── Input ──

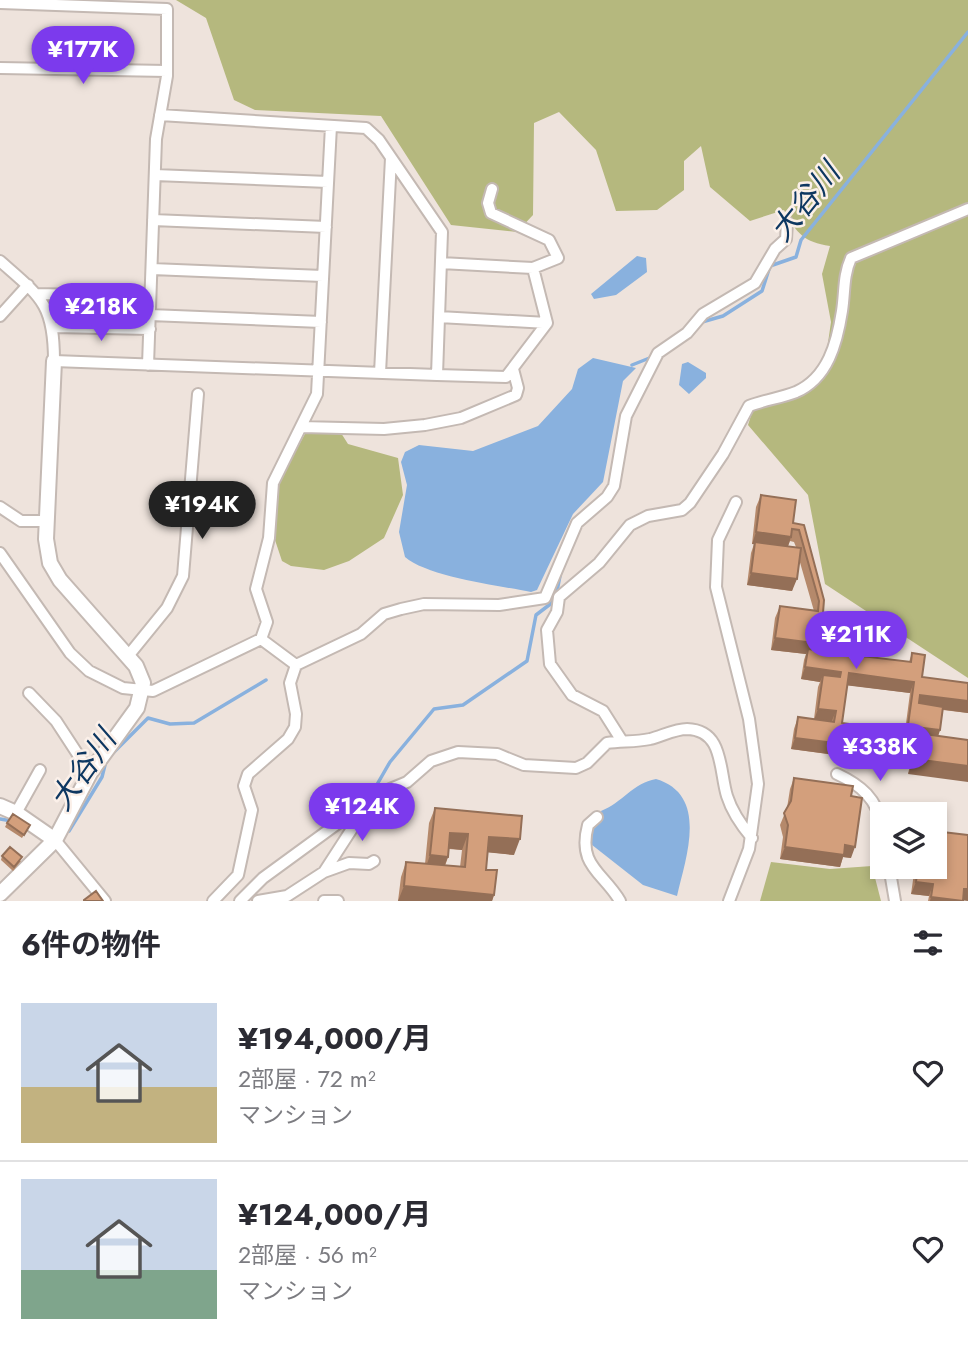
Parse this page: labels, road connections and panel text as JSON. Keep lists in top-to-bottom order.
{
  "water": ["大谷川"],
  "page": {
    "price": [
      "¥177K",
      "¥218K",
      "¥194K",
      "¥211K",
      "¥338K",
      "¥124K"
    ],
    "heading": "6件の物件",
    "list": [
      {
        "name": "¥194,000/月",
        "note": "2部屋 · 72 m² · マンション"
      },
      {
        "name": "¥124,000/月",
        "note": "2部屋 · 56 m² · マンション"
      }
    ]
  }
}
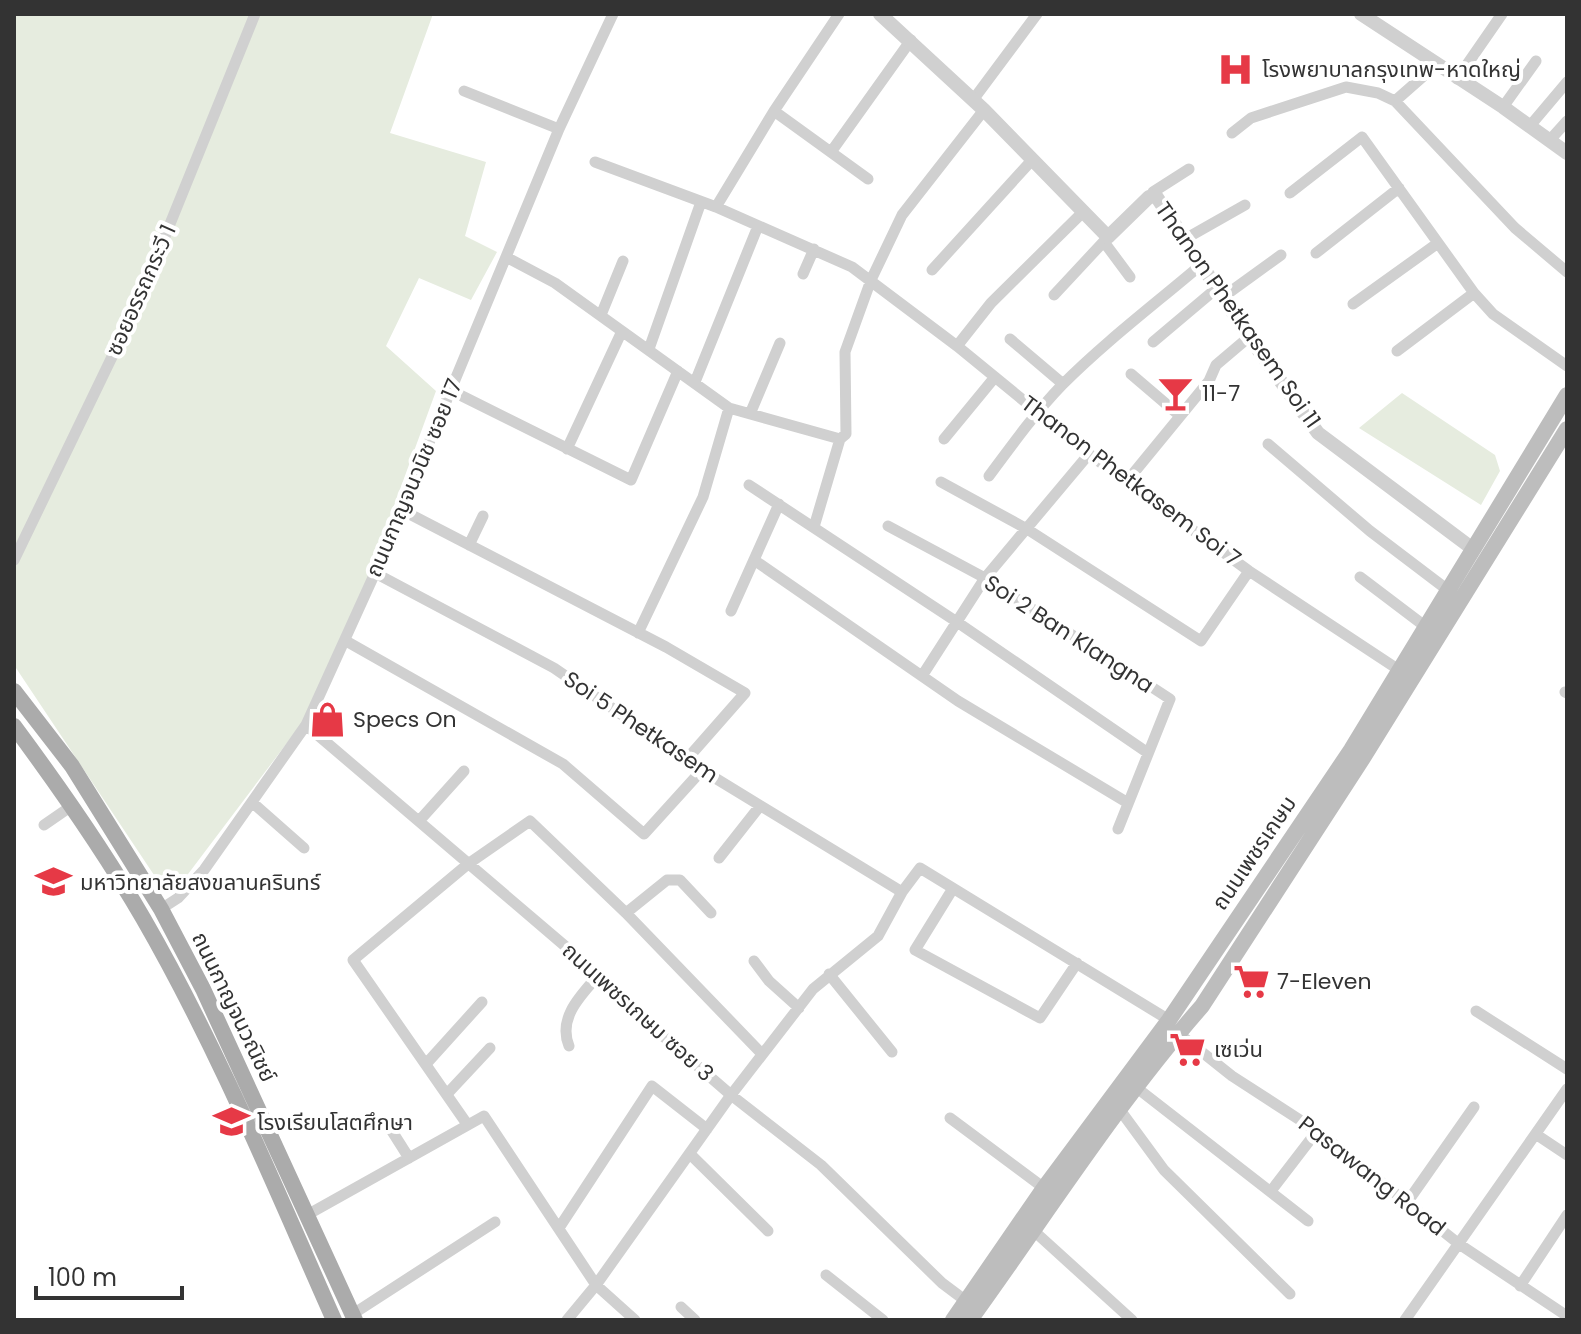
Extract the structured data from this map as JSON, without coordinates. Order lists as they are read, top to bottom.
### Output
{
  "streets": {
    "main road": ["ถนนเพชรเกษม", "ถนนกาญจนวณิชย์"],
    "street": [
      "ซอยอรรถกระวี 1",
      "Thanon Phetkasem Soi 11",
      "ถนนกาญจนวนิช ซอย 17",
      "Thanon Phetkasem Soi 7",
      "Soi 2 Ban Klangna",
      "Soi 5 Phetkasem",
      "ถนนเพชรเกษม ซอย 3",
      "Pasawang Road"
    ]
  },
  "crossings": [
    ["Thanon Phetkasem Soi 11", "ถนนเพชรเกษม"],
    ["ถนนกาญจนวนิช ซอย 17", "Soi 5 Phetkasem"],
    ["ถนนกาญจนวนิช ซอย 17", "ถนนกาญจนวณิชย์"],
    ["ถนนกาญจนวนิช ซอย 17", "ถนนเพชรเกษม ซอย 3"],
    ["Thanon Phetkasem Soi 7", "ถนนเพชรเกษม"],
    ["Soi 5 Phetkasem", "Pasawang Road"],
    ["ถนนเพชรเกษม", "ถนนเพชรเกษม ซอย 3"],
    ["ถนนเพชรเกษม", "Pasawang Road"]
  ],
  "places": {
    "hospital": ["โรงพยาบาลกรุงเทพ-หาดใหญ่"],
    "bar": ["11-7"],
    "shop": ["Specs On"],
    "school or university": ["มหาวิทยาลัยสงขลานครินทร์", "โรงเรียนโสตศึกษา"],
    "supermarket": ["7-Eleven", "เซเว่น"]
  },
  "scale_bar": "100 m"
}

───

What the exercise asks: The images are to be left out while the entries are written out exactly.

Written answer:
Parse this page: labels, road connections and panel text as JSON. Keep lists in top-to-bottom order.
{
  "water": ["大谷川"],
  "page": {
    "price": [
      "¥177K",
      "¥218K",
      "¥194K",
      "¥211K",
      "¥338K",
      "¥124K"
    ],
    "heading": "6件の物件",
    "list": [
      {
        "name": "¥194,000/月",
        "note": "2部屋 · 72 m² · マンション"
      },
      {
        "name": "¥124,000/月",
        "note": "2部屋 · 56 m² · マンション"
      }
    ]
  }
}
Extract the structured data from this map as JSON, without coordinates. Order lists as they are read, top to bottom.
### Output
{
  "streets": {
    "main road": ["ถนนเพชรเกษม", "ถนนกาญจนวณิชย์"],
    "street": [
      "ซอยอรรถกระวี 1",
      "Thanon Phetkasem Soi 11",
      "ถนนกาญจนวนิช ซอย 17",
      "Thanon Phetkasem Soi 7",
      "Soi 2 Ban Klangna",
      "Soi 5 Phetkasem",
      "ถนนเพชรเกษม ซอย 3",
      "Pasawang Road"
    ]
  },
  "crossings": [
    ["Thanon Phetkasem Soi 11", "ถนนเพชรเกษม"],
    ["ถนนกาญจนวนิช ซอย 17", "Soi 5 Phetkasem"],
    ["ถนนกาญจนวนิช ซอย 17", "ถนนกาญจนวณิชย์"],
    ["ถนนกาญจนวนิช ซอย 17", "ถนนเพชรเกษม ซอย 3"],
    ["Thanon Phetkasem Soi 7", "ถนนเพชรเกษม"],
    ["Soi 5 Phetkasem", "Pasawang Road"],
    ["ถนนเพชรเกษม", "ถนนเพชรเกษม ซอย 3"],
    ["ถนนเพชรเกษม", "Pasawang Road"]
  ],
  "places": {
    "hospital": ["โรงพยาบาลกรุงเทพ-หาดใหญ่"],
    "bar": ["11-7"],
    "shop": ["Specs On"],
    "school or university": ["มหาวิทยาลัยสงขลานครินทร์", "โรงเรียนโสตศึกษา"],
    "supermarket": ["7-Eleven", "เซเว่น"]
  },
  "scale_bar": "100 m"
}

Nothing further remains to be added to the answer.